### Records provided
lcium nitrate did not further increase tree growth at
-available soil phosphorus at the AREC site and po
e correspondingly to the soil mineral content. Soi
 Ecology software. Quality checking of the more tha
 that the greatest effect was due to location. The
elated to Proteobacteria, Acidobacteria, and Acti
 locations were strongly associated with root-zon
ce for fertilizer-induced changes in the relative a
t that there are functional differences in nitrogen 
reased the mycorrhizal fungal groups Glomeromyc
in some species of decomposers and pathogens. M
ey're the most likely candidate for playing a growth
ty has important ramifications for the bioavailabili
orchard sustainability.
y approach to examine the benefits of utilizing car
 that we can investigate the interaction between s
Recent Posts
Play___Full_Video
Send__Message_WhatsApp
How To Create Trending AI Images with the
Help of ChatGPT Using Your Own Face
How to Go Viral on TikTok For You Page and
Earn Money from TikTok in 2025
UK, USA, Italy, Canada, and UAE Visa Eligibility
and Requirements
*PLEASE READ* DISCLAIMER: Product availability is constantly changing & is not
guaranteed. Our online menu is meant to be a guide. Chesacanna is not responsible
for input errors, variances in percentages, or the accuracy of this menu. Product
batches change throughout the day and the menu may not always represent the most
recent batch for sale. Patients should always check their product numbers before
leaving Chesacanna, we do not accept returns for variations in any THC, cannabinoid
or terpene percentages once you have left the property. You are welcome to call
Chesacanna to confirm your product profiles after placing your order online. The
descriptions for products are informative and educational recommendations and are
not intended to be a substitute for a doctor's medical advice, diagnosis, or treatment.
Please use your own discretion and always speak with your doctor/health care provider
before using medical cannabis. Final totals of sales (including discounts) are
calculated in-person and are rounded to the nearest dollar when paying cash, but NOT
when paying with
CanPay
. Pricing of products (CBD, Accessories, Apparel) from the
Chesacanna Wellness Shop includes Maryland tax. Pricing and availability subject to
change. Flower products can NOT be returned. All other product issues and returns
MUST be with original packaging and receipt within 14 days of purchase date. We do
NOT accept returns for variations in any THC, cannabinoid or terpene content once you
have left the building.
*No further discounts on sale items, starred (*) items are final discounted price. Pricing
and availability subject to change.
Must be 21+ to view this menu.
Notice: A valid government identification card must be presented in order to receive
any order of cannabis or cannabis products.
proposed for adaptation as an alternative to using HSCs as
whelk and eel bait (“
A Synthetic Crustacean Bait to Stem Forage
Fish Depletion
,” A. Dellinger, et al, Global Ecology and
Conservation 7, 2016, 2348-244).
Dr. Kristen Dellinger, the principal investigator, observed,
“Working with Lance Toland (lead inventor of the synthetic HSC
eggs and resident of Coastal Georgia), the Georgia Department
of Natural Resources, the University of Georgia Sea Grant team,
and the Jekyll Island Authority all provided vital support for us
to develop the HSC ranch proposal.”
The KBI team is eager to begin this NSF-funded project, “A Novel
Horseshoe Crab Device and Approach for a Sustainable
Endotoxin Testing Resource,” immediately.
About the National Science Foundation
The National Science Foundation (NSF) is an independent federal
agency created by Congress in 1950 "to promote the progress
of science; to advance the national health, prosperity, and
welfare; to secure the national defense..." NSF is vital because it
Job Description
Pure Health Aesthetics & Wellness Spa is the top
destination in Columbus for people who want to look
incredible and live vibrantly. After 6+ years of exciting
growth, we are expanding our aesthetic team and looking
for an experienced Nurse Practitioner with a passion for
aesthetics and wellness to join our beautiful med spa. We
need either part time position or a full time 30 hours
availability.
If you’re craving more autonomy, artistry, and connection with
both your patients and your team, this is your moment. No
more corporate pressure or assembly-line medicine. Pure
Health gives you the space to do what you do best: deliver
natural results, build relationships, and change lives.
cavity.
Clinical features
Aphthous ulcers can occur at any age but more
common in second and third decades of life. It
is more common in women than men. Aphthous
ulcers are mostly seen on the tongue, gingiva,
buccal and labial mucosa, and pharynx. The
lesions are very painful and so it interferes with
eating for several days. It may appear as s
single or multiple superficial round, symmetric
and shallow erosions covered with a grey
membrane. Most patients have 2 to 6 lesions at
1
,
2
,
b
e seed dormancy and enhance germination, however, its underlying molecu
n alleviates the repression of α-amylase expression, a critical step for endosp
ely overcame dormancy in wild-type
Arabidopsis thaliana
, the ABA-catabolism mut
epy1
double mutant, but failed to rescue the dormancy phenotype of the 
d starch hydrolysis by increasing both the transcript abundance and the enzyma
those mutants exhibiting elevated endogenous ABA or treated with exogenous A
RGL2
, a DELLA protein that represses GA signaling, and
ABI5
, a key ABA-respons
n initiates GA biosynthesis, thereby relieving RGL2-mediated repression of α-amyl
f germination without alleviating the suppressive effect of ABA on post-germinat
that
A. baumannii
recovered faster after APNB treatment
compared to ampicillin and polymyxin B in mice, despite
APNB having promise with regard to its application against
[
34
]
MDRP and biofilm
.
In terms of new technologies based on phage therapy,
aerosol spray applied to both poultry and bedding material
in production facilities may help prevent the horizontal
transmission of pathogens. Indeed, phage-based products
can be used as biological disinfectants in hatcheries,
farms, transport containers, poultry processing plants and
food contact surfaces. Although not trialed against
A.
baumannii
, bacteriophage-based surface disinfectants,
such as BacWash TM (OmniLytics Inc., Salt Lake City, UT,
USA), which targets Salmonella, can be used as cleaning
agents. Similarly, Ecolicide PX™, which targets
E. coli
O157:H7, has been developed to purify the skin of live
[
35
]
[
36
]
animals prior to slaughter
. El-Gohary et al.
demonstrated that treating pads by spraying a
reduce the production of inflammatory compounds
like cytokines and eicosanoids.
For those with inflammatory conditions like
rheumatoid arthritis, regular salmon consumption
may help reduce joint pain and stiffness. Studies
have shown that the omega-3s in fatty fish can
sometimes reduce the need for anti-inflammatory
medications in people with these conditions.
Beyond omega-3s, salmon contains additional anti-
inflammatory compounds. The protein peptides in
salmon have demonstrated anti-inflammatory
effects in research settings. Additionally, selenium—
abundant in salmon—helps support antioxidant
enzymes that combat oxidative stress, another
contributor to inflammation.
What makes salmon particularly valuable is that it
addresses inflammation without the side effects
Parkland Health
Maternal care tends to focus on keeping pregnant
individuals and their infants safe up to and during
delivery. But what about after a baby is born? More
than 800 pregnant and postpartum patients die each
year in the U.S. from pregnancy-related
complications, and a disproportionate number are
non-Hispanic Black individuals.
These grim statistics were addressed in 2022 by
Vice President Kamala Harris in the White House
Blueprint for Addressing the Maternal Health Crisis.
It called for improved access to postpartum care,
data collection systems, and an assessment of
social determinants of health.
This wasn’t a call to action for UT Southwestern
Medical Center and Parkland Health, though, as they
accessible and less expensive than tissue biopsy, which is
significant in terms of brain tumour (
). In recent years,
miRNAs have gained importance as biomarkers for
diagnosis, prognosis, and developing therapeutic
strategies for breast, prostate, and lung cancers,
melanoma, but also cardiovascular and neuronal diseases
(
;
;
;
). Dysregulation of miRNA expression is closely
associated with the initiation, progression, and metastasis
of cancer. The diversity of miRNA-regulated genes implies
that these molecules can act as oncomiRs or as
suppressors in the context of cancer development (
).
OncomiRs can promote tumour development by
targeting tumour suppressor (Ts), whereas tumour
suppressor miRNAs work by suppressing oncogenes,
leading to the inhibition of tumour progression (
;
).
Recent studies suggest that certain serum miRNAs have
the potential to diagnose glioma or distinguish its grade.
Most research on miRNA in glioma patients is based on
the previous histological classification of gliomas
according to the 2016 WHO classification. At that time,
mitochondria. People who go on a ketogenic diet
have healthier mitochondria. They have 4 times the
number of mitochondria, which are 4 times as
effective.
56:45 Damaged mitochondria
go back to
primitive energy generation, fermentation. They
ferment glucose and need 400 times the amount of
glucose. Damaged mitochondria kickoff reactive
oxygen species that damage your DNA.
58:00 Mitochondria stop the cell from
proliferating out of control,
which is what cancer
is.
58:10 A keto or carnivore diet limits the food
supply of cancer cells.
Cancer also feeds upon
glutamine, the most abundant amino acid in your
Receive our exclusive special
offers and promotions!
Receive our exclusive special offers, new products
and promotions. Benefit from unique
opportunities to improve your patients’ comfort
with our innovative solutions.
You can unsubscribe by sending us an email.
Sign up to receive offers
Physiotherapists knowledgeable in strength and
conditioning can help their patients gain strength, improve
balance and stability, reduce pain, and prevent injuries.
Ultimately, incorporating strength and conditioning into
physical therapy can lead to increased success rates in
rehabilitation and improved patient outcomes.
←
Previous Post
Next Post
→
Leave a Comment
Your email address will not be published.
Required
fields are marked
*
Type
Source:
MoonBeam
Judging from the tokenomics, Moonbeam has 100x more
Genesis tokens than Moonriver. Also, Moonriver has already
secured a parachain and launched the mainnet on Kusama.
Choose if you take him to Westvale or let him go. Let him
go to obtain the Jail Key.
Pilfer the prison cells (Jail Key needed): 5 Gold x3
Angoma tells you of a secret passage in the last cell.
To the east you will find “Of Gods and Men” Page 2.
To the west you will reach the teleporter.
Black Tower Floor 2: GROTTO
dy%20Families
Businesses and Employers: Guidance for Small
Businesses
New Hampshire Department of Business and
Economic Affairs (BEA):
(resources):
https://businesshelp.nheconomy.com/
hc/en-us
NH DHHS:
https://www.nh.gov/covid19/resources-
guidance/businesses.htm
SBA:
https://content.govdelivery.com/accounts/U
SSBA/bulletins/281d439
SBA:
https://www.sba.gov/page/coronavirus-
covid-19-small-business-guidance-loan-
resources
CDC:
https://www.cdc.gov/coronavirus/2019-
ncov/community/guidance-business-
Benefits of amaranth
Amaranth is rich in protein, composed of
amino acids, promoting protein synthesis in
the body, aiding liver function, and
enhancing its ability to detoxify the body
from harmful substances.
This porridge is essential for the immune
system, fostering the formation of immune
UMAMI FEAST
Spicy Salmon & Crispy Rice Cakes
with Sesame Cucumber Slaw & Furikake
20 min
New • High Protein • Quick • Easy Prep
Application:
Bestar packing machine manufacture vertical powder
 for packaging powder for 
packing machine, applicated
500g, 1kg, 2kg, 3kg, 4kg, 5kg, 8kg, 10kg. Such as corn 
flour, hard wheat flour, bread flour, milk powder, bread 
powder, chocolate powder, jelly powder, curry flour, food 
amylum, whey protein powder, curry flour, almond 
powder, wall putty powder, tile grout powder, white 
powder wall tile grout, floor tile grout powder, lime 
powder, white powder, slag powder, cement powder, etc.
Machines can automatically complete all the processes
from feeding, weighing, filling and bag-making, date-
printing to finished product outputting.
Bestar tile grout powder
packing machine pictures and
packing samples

### Work required
From the beginning of the listing above down to the line with "elated to Proteobacteria, Acidobacteria, and", every line should be restated exactly.

### Result for this task
lcium nitrate did not further increase tree growth at
-available soil phosphorus at the AREC site and po
e correspondingly to the soil mineral content. Soi
 Ecology software. Quality checking of the more tha
 that the greatest effect was due to location. The
elated to Proteobacteria, Acidobacteria, and Acti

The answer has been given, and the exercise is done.